CPFAQ: Fast Classification, Part 2

Quora classifier

I’m working on a project this year to build a competitive programming FAQ. This is one in a series of articles describing the research, writing, and tool creation process. To read the whole series, see my CPFAQ category page.

I’m writing a tool called QuoraClassifier to speed up the process of organizing the list of Quora questions I’ve collected. Last week, I used an early version of the tool that let me select a primary category for each question with a single keypress. This week, I added a few enhancements to allow for more specific classification.

Secondary Category

Consider these two questions:

Using my classification process, I have assigned both questions the primary category algorithms and data structures. But to locate these questions in the FAQ, I need more than just that category. Although both questions ask about algorithms, the first one is about study techniques, while the second one is asking for a syllabus.

To capture this additional information, I created a secondary category field.

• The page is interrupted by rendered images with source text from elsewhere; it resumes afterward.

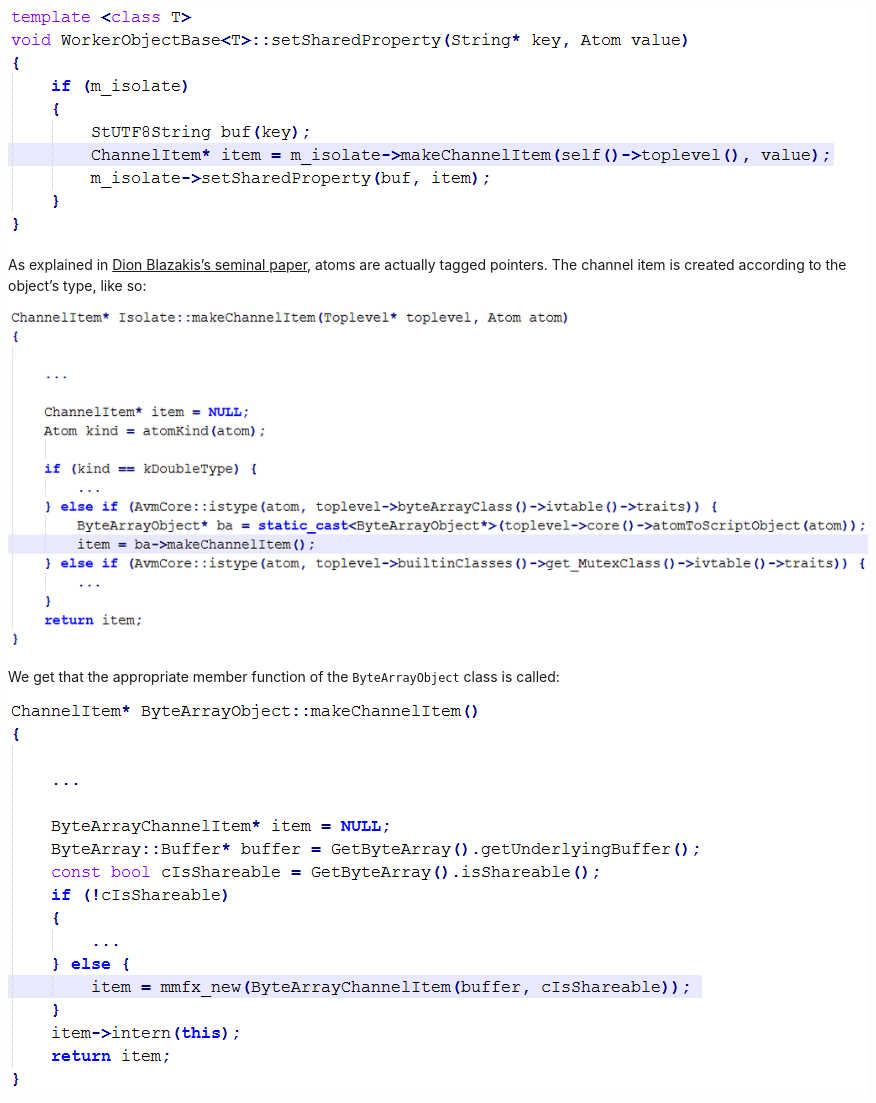 ![gal_30](/images/2015/gal_30.png)

As explained in [Dion Blazakis’s seminal paper](https://www.semantiscope.com/research/BHDC2010/BHDC-2010-Paper.pdf), atoms are actually tagged pointers. The channel item is created according to the object’s type, like so:

![gal_31](/images/2015/gal_31.png)

We get that the appropriate member function of the `ByteArrayObject` class is called:

![gal_32](/images/2015/gal_32.png)
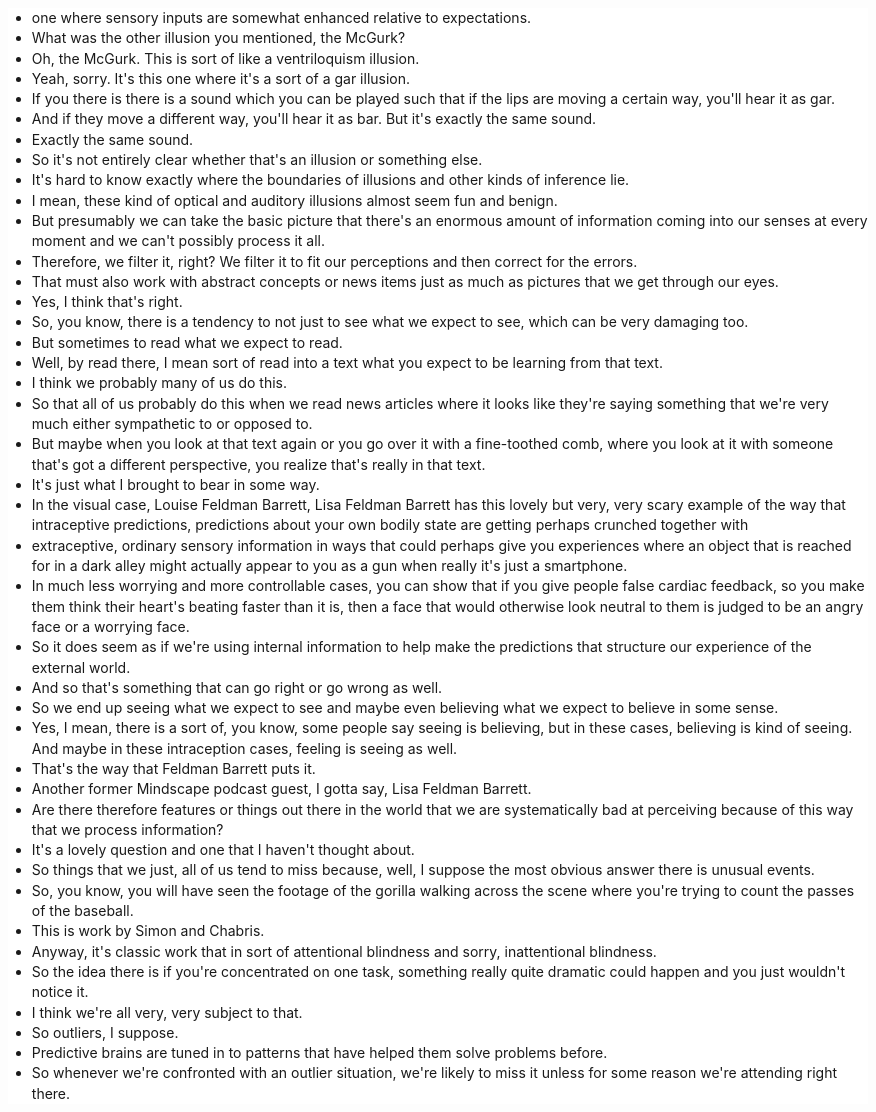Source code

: *  one where sensory inputs are somewhat enhanced relative to expectations.
*  What was the other illusion you mentioned, the McGurk?
*  Oh, the McGurk. This is sort of like a ventriloquism illusion.
*  Yeah, sorry. It's this one where it's a sort of a gar illusion.
*  If you there is there is a sound which you can be played such that if the lips are moving a certain way, you'll hear it as gar.
*  And if they move a different way, you'll hear it as bar. But it's exactly the same sound.
*  Exactly the same sound.
*  So it's not entirely clear whether that's an illusion or something else.
*  It's hard to know exactly where the boundaries of illusions and other kinds of inference lie.
*  I mean, these kind of optical and auditory illusions almost seem fun and benign.
*  But presumably we can take the basic picture that there's an enormous amount of information coming into our senses at every moment and we can't possibly process it all.
*  Therefore, we filter it, right? We filter it to fit our perceptions and then correct for the errors.
*  That must also work with abstract concepts or news items just as much as pictures that we get through our eyes.
*  Yes, I think that's right.
*  So, you know, there is a tendency to not just to see what we expect to see, which can be very damaging too.
*  But sometimes to read what we expect to read.
*  Well, by read there, I mean sort of read into a text what you expect to be learning from that text.
*  I think we probably many of us do this.
*  So that all of us probably do this when we read news articles where it looks like they're saying something that we're very much either sympathetic to or opposed to.
*  But maybe when you look at that text again or you go over it with a fine-toothed comb, where you look at it with someone that's got a different perspective, you realize that's really in that text.
*  It's just what I brought to bear in some way.
*  In the visual case, Louise Feldman Barrett, Lisa Feldman Barrett has this lovely but very, very scary example of the way that intraceptive predictions, predictions about your own bodily state are getting perhaps crunched together with
*  extraceptive, ordinary sensory information in ways that could perhaps give you experiences where an object that is reached for in a dark alley might actually appear to you as a gun when really it's just a smartphone.
*  In much less worrying and more controllable cases, you can show that if you give people false cardiac feedback, so you make them think their heart's beating faster than it is, then a face that would otherwise look neutral to them is judged to be an angry face or a worrying face.
*  So it does seem as if we're using internal information to help make the predictions that structure our experience of the external world.
*  And so that's something that can go right or go wrong as well.
*  So we end up seeing what we expect to see and maybe even believing what we expect to believe in some sense.
*  Yes, I mean, there is a sort of, you know, some people say seeing is believing, but in these cases, believing is kind of seeing. And maybe in these intraception cases, feeling is seeing as well.
*  That's the way that Feldman Barrett puts it.
*  Another former Mindscape podcast guest, I gotta say, Lisa Feldman Barrett.
*  Are there therefore features or things out there in the world that we are systematically bad at perceiving because of this way that we process information?
*  It's a lovely question and one that I haven't thought about.
*  So things that we just, all of us tend to miss because, well, I suppose the most obvious answer there is unusual events.
*  So, you know, you will have seen the footage of the gorilla walking across the scene where you're trying to count the passes of the baseball.
*  This is work by Simon and Chabris.
*  Anyway, it's classic work that in sort of attentional blindness and sorry, inattentional blindness.
*  So the idea there is if you're concentrated on one task, something really quite dramatic could happen and you just wouldn't notice it.
*  I think we're all very, very subject to that.
*  So outliers, I suppose.
*  Predictive brains are tuned in to patterns that have helped them solve problems before.
*  So whenever we're confronted with an outlier situation, we're likely to miss it unless for some reason we're attending right there.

The secondary category uses the same list of descriptors as the primary category, but it refers to a more specific aspect of each question. In this example, the first question has a secondary category of getting better, and the second question has contests.

On Quora, users can associate one question with many topics. If someone is following one of these topics, then they might see the question. My categories have a different purpose. The idea is to progressively narrow down the subject of the question, starting with the most relevant topic (primary category) proceeding to associate it with a group of related questions (with the same canonical title), and finally getting to the question title itself, the most specific identifier. Given this goal, there is a diminishing return to including many categories. I think two will be sufficient.

One consideration when assigning categories using QuoraClassifier is whether to assign both categories when I first look at a question, or to assign the primary category for every question in the first pass, and then go back through the whole list again to assign the secondary category. I tried the former approach this week, and I think it’s less efficient. The reason is that it requires switching between two contexts (primary and secondary category) for every question. Another way to describe it: if I have 20 categories, then I have to keep in mind $20 \times 20 = 400$ category pairings. If I only consider the primary category or the secondary category individually, I only have to keep track of 20 options at a time.

So I think the better of the two approaches is to categorize every question with a primary category and then go through each set of questions in a category and assign the secondary categories. For example, take all the algorithms and data structures questions and decide what else each of those questions is about.

Canonical Title

The most specific level of categorization, other than the Quora question title itself, is the canonical title. For a particular category, there can be many more canonical titles than the total number of categories. (E.g., I already have 62 unique canonical titles for algorithms and data structures, and there are many more questions to classify). So following the argument described above, it wouldn’t make sense to assign a canonical title at the same time as a primary category.

But a few canonical titles are so common that it requires no special effort to associate them with a question. For example, many questions ask some form of How do I get started with competitive programming? When I see one of those questions, I’d like to assign that title right away rather than having to find it later. Because the relevant canonical title is so obvious, it doesn’t slow down the classification process much.

To accomplish this with QuoraClassifier, I added a Canonical Title field. The canonical titles appear in a drop-down box, sorted in descending order by popularity. So the ones I want to assign immediately are likely to be at the top of the list and therefore be quick to access. Due to the number of titles, it isn’t practical to assign each of them a letter as I do with categories. But I’m considering assigning a hot key to the top few titles, to make it even faster to assign them to questions.